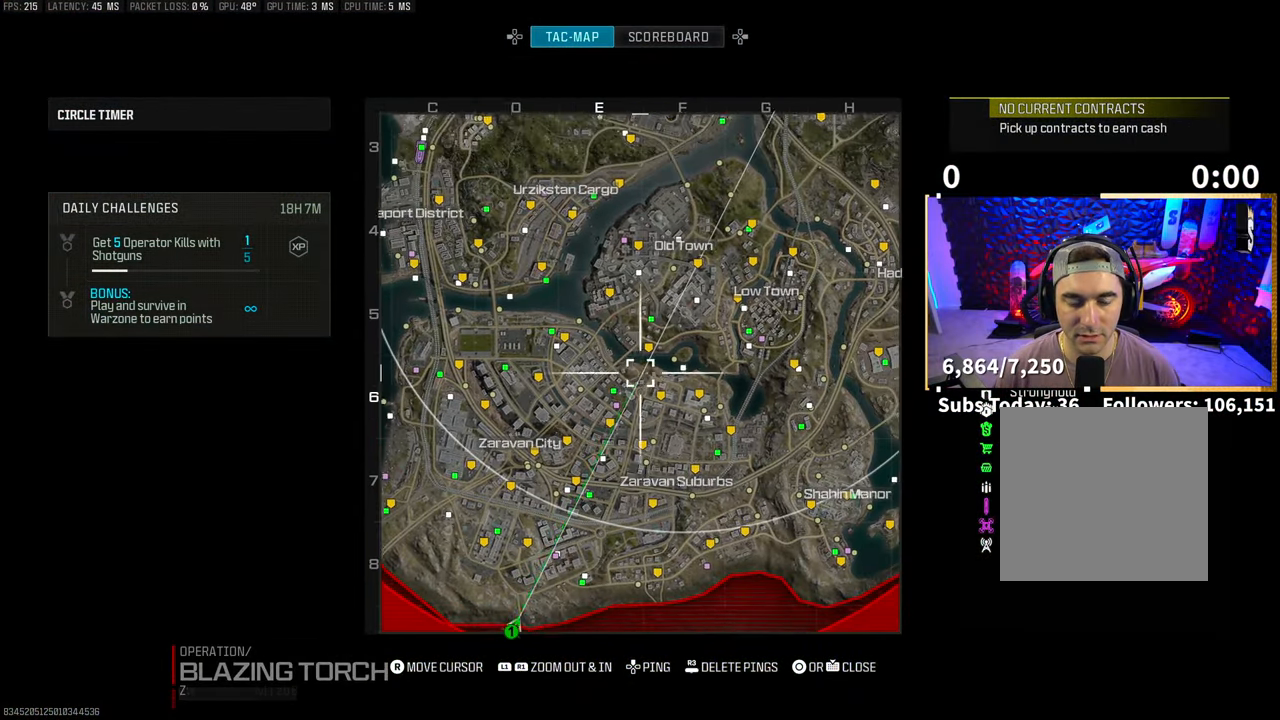
{"buttons": [], "left_stick": "center", "right_stick": "center", "events": [[50, "right_stick", "up-right"], [183, "right_stick", "center"]]}
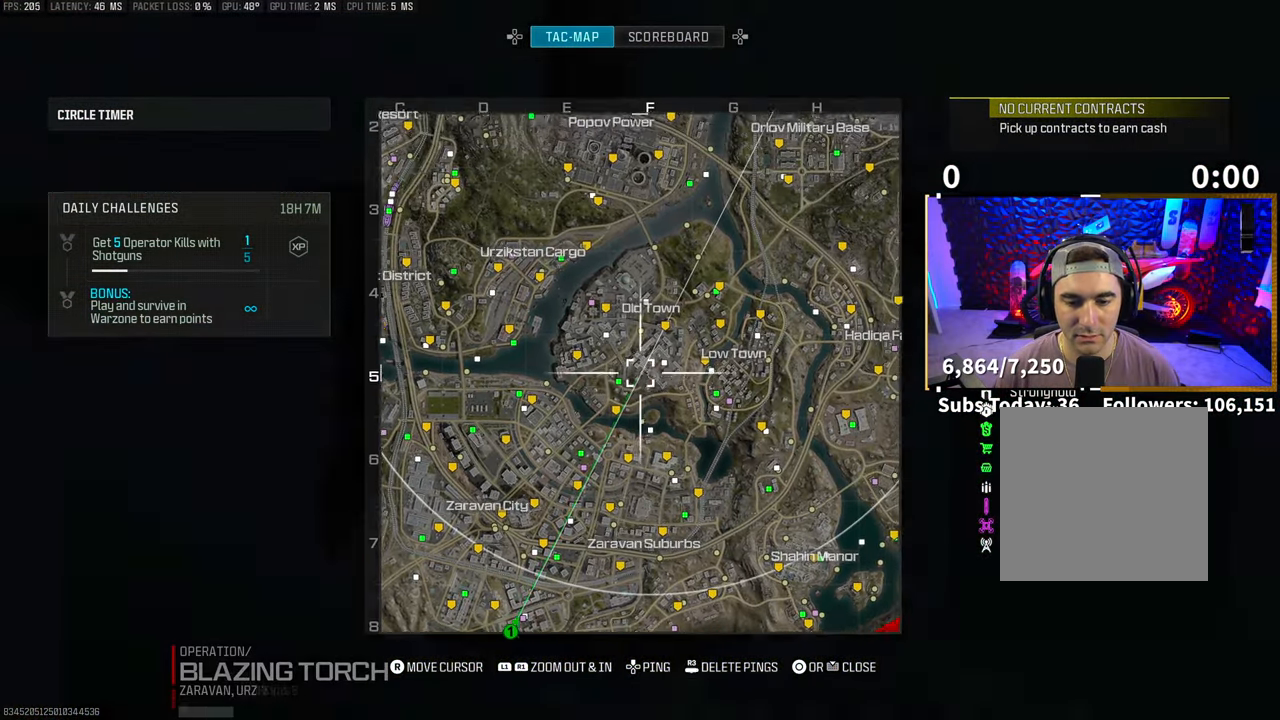
{"buttons": [], "left_stick": "center", "right_stick": "center", "events": []}
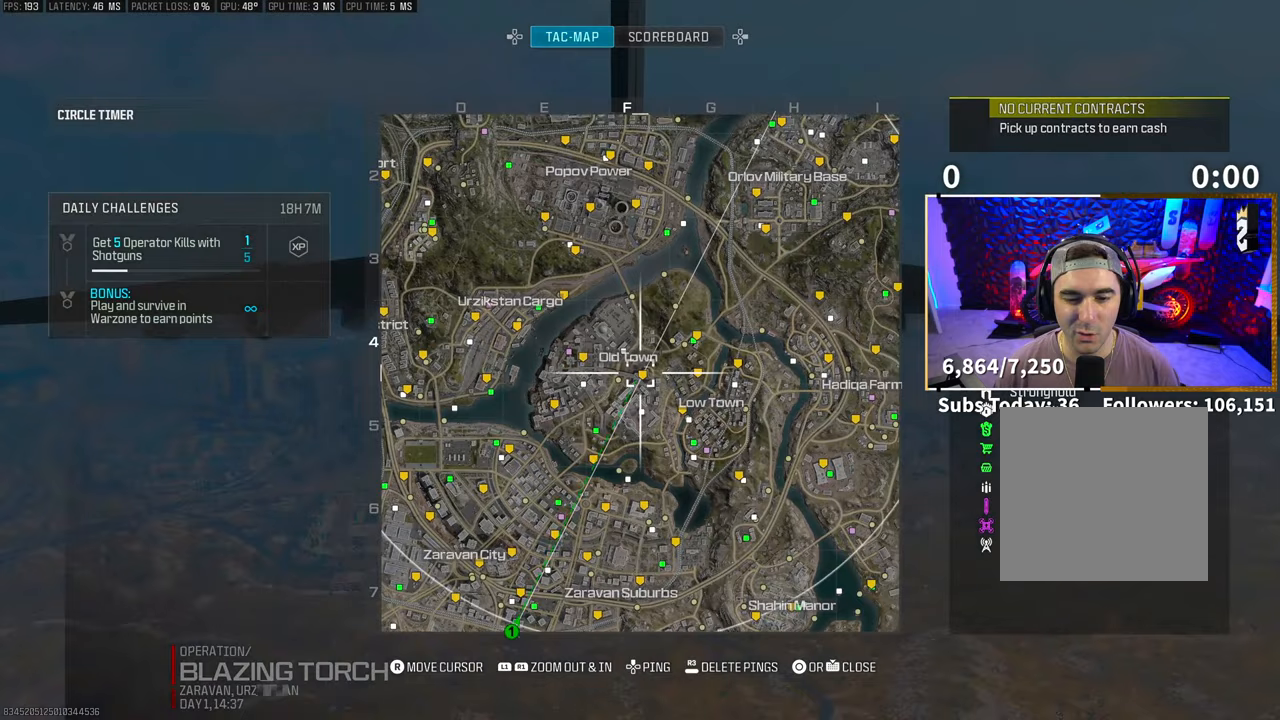
{"buttons": ["R1"], "left_stick": "center", "right_stick": "center", "events": [[233, "R1", "down"]]}
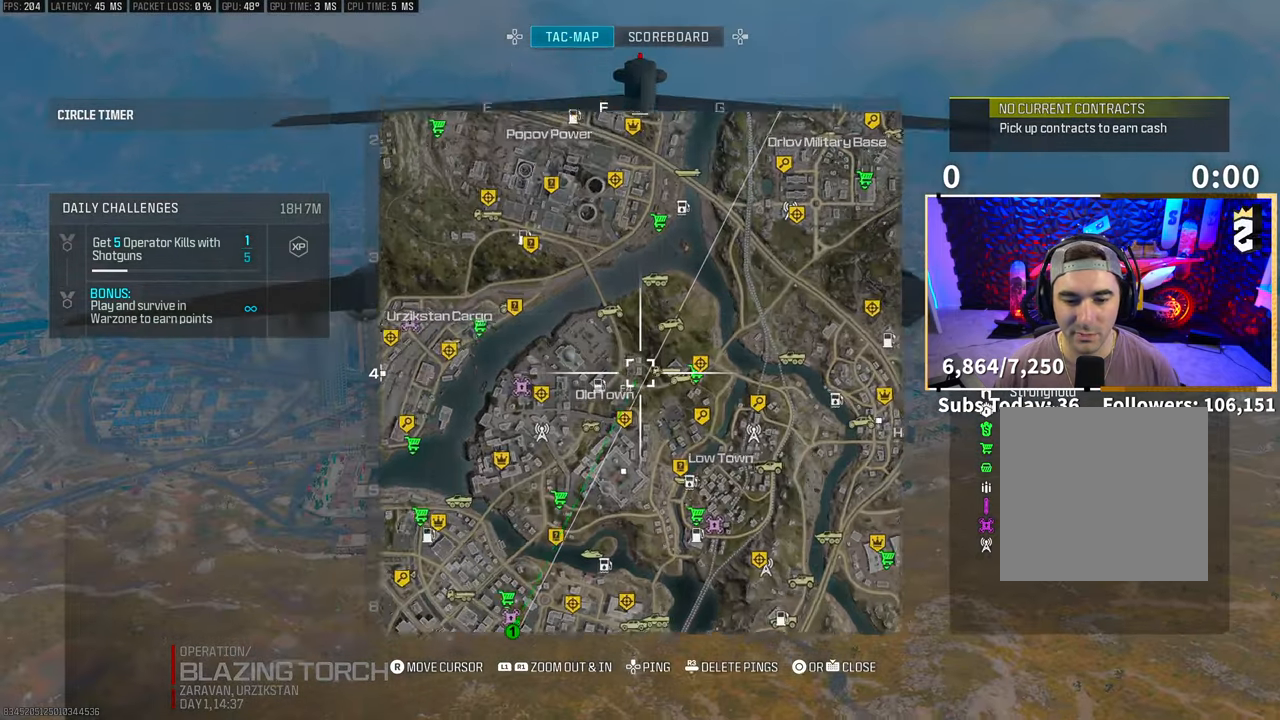
{"buttons": [], "left_stick": "center", "right_stick": "center", "events": [[133, "R1", "up"]]}
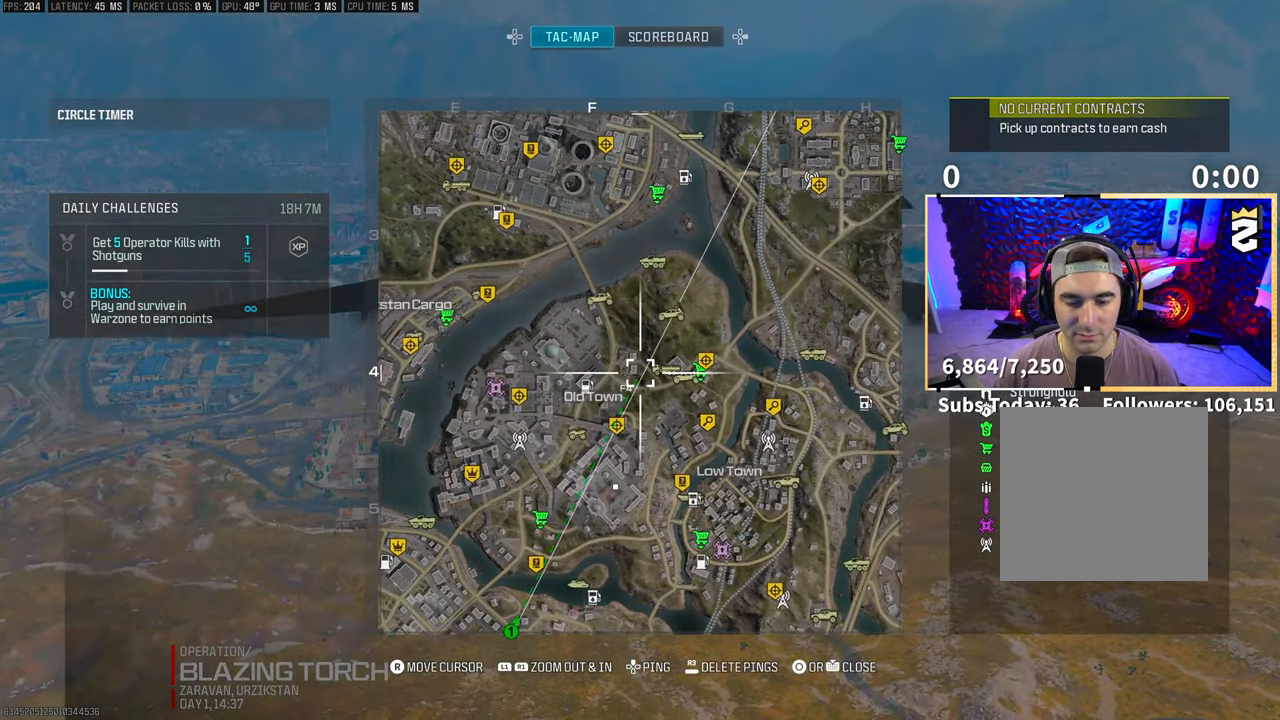
{"buttons": ["L1"], "left_stick": "center", "right_stick": "center", "events": [[400, "L1", "down"]]}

→ Work request: Out of the data above, return each line where the word "down" can be found.

→ Exercise solution:
{"buttons": ["R1"], "left_stick": "center", "right_stick": "center", "events": [[233, "R1", "down"]]}
{"buttons": ["L1"], "left_stick": "center", "right_stick": "center", "events": [[400, "L1", "down"]]}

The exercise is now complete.